As before, we know Father Christmas must visit about 900 million households, so we can set n = 900,000,000. The surface area of the Earth is 510 million square kilometres, so this will be our value for A. Performing the calculations, we find that Santa’s journey is 600 million km long and that he travels at an average speed of 7 million m/s – roughly 20,000 times the speed of sound and 3% the speed of light! 

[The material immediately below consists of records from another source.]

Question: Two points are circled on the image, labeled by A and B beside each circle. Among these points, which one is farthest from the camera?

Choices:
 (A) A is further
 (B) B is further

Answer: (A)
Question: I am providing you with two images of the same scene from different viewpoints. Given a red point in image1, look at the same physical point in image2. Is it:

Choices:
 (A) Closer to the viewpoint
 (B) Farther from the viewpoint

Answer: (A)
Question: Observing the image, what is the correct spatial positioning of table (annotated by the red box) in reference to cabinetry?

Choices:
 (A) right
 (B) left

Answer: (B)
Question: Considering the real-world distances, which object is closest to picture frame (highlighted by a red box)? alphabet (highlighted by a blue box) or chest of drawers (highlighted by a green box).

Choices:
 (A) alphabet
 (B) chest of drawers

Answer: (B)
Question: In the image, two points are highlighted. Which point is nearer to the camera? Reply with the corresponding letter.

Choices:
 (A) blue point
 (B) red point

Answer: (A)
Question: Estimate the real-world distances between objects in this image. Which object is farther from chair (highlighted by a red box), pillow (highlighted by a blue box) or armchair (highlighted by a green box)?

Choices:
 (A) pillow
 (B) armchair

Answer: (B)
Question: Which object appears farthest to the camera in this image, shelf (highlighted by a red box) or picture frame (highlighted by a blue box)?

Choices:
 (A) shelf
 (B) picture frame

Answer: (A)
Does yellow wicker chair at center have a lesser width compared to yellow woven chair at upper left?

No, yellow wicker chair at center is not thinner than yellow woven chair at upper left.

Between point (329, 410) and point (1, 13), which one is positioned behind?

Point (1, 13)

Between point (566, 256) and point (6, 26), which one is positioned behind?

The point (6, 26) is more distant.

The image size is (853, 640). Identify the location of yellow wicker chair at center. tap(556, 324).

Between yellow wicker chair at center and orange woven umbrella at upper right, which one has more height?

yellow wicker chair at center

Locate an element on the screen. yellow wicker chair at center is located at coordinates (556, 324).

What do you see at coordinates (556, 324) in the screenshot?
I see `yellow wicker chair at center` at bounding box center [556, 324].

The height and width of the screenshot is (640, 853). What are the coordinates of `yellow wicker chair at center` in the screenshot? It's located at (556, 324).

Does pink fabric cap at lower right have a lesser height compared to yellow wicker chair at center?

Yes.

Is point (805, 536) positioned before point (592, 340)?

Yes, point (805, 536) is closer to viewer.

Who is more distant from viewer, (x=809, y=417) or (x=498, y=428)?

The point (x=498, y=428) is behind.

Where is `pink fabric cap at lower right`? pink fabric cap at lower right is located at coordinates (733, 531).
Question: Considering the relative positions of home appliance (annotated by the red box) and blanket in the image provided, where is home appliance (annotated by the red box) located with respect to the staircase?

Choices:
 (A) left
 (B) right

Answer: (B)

And that is where this story should end, on a nice, definite result. It doesn’t. We have made a couple of assumptions which aren’t necessarily true. Firstly, we should note that b was only worked out for a flat surface and the earth is in fact, round. I could not find an example of someone working out b for a sphere, so we may expect some difference in this value when applied to Santa’s journey. However, b is relatively insignificant compared to the number of houses and area involved, so our use of 0.88 should produce a result which is still quite close to the actual result. The next assumption was that the houses Santa needed to visit were randomly distributed. This is definitely not true. Almost nobody lives in the ocean and land only makes up for 30% of the Earth’s surface. On the land, people live together in towns and cities. There is very little randomness in the location of human settlements. We have already noted that the average path length decreases as the area gets smaller, so we expect people clustering together in cities to reduce the total length and therefore speed, possibly by quite a lot. However, when we take into account the time Santa spends in each house delivering presents and eating cookies, it seems reasonable that the sleigh does, in fact, travel at 3% the speed of light.